Edit the lines from the one containing "you’re better off" through the one containing "Is Tinder or Bumble better for guys?", both included, so that "guys" becomes "men" and nothing else changes, and give back only those lines.

## RECORD EXTRACTS
* * * * * * * * *

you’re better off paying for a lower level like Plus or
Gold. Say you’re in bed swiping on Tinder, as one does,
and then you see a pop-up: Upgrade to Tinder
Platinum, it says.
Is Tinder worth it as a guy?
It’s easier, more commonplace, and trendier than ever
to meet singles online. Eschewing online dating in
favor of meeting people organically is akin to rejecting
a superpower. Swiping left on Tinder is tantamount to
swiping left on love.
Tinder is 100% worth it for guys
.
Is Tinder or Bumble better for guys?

* * * * * * * * *

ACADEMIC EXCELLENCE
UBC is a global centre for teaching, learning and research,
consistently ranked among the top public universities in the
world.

* * * * * * * * *

## EXERCISE RESPONSE
you’re better off paying for a lower level like Plus or
Gold. Say you’re in bed swiping on Tinder, as one does,
and then you see a pop-up: Upgrade to Tinder
Platinum, it says.
Is Tinder worth it as a guy?
It’s easier, more commonplace, and trendier than ever
to meet singles online. Eschewing online dating in
favor of meeting people organically is akin to rejecting
a superpower. Swiping left on Tinder is tantamount to
swiping left on love.
Tinder is 100% worth it for men
.
Is Tinder or Bumble better for men?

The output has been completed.